— 本文 —
════════════════

(19)【発行国】日本国特許庁(JP)
(12)【公報種別】特許公報(B2)
(11)【特許番号】
(24)【登録日】2022-11-17
(45)【発行日】2022-11-28
(54)【発明の名称】ノイズ除去システム及び方法
(51)【国際特許分類】
G10K 11/178 20060101AFI20221118BHJP
【FI】
G10K11/178 120
(21)【出願番号】P 2021548545
(86)(22)【出願日】2019-10-30
(86)【国際出願番号】 US2019058777
(87)【国際公開番号】W WO2020092510
(87)【国際公開日】2020-05-07
【審査請求日】2021-06-18
(32)【優先日】2018-10-31
(33)【優先権主張国・地域又は機関】US
(73)【特許権者】
【識別番号】591009509
【氏名又は名称】ボーズ・コーポレーション
【氏名又は名称原語表記】BOSE CORPORATION
(74)【代理人】
【識別番号】100108453
【氏名又は名称】村山 靖彦
(74)【代理人】
【識別番号】100110364
【氏名又は名称】実広 信哉
(74)【代理人】
【識別番号】100133400
【氏名又は名称】阿部 達彦
(72)【発明者】
【氏名】トラヴィス・ヘイン
(72)【発明者】
【氏名】シアマク・ファラバクシュ
(72)【発明者】
【氏名】エリック・バーンスタイン
【審査官】西村 純
(56)【参考文献】
【文献】特開平06-186985(JP,A)
【文献】特開平09-218687(JP,A)
【文献】特表2016-535871(JP,A)
【文献】特開平07-261774(JP,A)
(58)【調査した分野】(Int.Cl.,DB名)
G10K 11/178
(57)【特許請求の範囲】
【請求項1】
道路ノイズ除去システムであって、
車室内に配設されたアクチュエータと、
プロセッサ及び不揮発性メモリを備えるコントローラとを備え、前記コントローラは、
第1の複数の係数を含むノイズ除去フィルタを用いてノイズ除去信号を生成することであって、前記ノイズ除去信号が前記第1の複数の係数に基づき、前記ノイズ除去信号が前記アクチュエータによって変換されて、前記ノイズ除去信号に基づいてノイズ除去オーディオ信号が生成され、前記ノイズ除去オーディオ信号が、ノイズ除去ゾーン内の望ましくないノイズと破壊的に干渉する、生成することと、
前記ノイズ除去フィルタの前記第1の複数の係数を、1つ以上の入力信号に基づいて調整して、第2の複数の係数を提供することと、
間隔の終わりに、前記第2の複数の係数を前記不揮発性メモリに記憶すること
であって、前記間隔の長さが、道路条件に従って判定される、ことと、
(i)起動後、又は(ii)第2の調整によって提供される第3の複数の係数が発散しているか若しくは不安定であると判定した後、不揮発性メモリから前記ノイズ除去フィルタに前記第2の複数の係数を復元することと、を行うようにプログラムされている、道路ノイズ除去システム。

════════════════

— データ —
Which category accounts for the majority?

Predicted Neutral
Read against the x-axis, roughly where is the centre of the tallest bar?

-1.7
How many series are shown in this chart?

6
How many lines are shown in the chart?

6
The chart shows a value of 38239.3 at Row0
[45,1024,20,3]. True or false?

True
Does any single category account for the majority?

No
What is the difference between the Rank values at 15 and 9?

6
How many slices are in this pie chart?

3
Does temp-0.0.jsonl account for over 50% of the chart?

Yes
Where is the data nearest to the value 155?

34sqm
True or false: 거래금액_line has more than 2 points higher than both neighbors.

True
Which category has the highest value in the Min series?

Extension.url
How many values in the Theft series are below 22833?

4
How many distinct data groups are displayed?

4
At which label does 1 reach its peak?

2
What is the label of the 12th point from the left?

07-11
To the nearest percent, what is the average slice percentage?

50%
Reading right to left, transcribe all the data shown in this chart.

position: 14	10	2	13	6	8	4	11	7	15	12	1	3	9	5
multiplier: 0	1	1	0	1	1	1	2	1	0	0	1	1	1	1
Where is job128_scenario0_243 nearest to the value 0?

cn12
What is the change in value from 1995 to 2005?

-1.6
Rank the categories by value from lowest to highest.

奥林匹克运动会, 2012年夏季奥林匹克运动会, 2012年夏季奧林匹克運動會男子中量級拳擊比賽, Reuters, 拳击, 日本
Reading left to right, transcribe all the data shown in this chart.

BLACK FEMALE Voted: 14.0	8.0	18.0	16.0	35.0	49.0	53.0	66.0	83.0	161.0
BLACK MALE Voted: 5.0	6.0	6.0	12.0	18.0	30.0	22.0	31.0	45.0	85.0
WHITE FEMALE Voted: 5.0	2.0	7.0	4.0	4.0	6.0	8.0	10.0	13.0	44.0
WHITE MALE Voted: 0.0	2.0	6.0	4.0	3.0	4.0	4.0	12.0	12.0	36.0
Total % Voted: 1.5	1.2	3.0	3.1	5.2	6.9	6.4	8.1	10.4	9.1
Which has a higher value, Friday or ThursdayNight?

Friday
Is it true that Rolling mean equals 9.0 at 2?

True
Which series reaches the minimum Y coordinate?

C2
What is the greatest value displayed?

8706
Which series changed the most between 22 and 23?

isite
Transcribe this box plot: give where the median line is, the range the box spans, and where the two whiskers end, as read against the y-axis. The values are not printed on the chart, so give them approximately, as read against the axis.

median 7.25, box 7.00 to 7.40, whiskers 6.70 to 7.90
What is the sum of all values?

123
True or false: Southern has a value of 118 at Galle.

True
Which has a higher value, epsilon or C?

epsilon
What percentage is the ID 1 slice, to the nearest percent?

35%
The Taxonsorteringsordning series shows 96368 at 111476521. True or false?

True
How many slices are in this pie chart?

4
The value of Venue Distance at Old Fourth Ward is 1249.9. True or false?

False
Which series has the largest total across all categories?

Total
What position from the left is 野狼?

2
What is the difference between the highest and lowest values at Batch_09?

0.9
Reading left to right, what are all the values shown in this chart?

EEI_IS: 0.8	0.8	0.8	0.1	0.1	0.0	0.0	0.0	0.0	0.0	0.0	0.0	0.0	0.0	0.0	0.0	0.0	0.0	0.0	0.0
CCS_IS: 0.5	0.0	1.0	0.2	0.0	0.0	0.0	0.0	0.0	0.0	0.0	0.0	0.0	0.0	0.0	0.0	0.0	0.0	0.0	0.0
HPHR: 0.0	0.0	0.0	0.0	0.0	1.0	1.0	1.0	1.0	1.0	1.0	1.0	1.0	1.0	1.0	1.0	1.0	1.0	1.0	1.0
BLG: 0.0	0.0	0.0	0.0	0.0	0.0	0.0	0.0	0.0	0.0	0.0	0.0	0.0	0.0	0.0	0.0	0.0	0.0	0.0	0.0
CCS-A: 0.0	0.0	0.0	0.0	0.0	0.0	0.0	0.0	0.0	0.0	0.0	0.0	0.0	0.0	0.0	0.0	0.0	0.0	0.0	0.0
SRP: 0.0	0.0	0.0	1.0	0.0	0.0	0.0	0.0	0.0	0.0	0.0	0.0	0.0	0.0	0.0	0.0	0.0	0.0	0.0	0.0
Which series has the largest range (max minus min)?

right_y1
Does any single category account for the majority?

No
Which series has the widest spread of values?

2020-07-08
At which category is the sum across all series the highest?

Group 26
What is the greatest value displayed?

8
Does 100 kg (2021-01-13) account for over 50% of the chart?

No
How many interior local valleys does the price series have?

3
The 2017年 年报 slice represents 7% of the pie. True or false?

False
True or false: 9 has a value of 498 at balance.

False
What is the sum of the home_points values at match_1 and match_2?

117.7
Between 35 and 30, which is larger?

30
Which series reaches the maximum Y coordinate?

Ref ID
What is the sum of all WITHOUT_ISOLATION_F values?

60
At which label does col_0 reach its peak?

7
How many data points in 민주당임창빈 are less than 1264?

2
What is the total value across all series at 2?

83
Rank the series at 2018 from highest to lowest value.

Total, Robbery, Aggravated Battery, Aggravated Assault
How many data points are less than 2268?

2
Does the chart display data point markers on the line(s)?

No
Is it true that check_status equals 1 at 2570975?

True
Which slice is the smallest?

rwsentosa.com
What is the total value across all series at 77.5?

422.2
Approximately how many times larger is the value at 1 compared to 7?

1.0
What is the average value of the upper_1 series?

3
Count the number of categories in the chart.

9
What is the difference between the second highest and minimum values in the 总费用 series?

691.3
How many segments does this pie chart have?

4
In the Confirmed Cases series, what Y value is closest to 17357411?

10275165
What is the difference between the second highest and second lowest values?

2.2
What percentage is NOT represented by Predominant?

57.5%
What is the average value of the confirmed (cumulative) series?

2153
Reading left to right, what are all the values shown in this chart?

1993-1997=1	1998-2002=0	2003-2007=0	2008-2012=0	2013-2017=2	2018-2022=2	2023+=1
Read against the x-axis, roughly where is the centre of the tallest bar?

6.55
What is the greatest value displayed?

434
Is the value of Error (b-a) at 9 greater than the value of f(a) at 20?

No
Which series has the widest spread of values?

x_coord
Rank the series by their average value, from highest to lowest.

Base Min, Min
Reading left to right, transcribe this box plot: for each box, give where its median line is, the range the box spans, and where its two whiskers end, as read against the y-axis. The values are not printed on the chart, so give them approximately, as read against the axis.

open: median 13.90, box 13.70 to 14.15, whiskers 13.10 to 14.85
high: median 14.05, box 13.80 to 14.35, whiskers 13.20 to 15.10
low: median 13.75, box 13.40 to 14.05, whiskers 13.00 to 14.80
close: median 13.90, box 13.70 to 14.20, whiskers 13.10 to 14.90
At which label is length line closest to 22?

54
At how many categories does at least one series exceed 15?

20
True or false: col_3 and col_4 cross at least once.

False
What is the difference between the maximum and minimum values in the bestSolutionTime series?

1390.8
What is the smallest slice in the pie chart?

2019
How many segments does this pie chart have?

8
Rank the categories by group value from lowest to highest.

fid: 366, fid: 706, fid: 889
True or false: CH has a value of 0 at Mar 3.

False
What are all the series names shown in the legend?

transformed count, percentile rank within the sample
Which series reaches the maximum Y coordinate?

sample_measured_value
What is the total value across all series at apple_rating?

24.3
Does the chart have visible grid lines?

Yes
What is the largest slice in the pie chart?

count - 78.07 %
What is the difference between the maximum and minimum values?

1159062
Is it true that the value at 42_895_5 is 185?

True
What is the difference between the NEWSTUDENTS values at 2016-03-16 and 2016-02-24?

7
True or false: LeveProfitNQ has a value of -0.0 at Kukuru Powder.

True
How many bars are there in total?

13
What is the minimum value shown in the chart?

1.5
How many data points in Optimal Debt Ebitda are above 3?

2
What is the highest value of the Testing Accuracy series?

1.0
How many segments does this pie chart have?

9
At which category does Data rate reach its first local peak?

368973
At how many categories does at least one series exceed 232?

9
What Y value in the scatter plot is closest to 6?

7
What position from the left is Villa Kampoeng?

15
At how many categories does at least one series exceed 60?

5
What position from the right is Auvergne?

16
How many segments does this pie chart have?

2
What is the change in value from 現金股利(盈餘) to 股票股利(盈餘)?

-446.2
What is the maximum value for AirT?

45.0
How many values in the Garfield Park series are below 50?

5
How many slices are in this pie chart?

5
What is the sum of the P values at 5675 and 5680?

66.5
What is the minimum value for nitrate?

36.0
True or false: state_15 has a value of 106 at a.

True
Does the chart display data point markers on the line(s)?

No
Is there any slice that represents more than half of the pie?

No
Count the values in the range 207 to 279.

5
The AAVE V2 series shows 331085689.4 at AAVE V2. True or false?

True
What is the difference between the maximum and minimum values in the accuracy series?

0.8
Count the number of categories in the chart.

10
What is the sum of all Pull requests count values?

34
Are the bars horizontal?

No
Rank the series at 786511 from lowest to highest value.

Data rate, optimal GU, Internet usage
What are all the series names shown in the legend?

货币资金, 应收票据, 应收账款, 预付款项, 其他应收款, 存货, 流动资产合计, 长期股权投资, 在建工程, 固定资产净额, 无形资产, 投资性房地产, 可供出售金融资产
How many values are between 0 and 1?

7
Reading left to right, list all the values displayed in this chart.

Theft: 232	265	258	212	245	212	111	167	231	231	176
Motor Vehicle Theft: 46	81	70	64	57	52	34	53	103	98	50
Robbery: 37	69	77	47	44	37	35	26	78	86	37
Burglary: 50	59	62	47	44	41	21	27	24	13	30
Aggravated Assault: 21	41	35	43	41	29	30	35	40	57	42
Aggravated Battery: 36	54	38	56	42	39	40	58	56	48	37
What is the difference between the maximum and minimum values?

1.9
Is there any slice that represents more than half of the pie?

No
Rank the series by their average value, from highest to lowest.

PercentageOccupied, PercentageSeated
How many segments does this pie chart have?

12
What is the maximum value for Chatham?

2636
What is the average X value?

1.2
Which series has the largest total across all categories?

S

════════════════

— 課題 —
ノイズ除去システムの特許公報を、最後に示された文の後から書き継ぐこと。

— 解答 —
【請求項2】
前記第2の複数の係数を復元する
ことが、前記第2の複数の係数を不揮発性メモリから揮発性メモリにロードすることを含む、請求項1に記載の道路ノイズ除去システム。
【請求項3】
前記間隔が周期的である、請求項1に記載の道路ノイズ除去システム。
【請求項4】
前記第2の複数の係数は、前記第2の複数の係数が安定であると判定されるときにのみ記憶される、請求項1に記載の道路ノイズ除去システム。
【請求項5】
前記コントローラは、シャットダウンシーケンス中に前記第2の複数の係数を前記不揮発性メモリに記憶することを行うようにさらにプログラムされ、前記シャットダウンシーケンスは、ユーザがキーを回転させることによって始動され、その後所定の期間にわたって持続する、請求項1に記載の道路ノイズ除去システム。
【請求項6】
前記第1の複数の係数が、適応処理モジュールに従って調整される、請求項1に記載の道路ノイズ除去システム。
【請求項7】
前記1つ以上の入力信号が、ノイズセンサからのノイズセンサ信号、及びエラーセンサからのエラーセンサ信号である、請求項1に記載の道路ノイズ除去システム。
【請求項8】
前記
第1の複数の係数が、前記エラーセンサ信号を少なくとも部分的に最小化するように調整される、請求項
7に記載の道路ノイズ除去システム。
【請求項9】
前記エラーセンサが、前記車室内に配設されたマイクロフォンである、請求項
7に記載の道路ノイズ除去システム。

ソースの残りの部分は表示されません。